> [WHAT NEEDS TO BE DONE]:
All of the data should be copied exactly, with the pictures left out.

(Stored items)
--------------------------------------------------

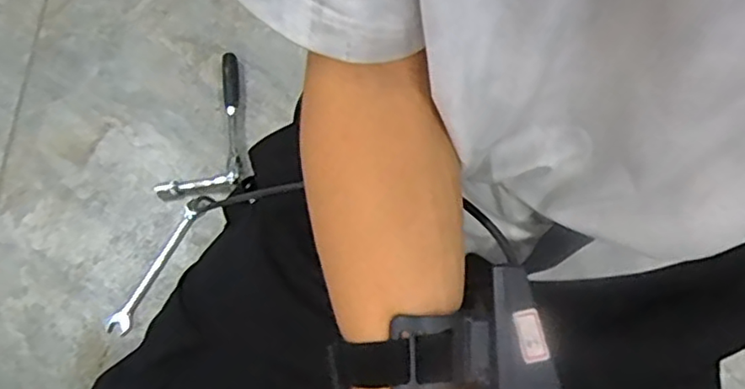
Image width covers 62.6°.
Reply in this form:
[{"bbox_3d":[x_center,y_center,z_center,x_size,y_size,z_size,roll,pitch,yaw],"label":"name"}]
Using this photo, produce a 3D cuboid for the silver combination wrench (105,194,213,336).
[{"bbox_3d":[-0.259,0.081,0.749,0.027,0.004,0.192,27,73,11],"label":"silver combination wrench"}]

--------------------------------------------------

> [WORKED SOLUTION]:
Image width covers 62.6°.
Reply in this form:
[{"bbox_3d":[x_center,y_center,z_center,x_size,y_size,z_size,roll,pitch,yaw],"label":"name"}]
Using this photo, produce a 3D cuboid for the silver combination wrench (105,194,213,336).
[{"bbox_3d":[-0.259,0.081,0.749,0.027,0.004,0.192,27,73,11],"label":"silver combination wrench"}]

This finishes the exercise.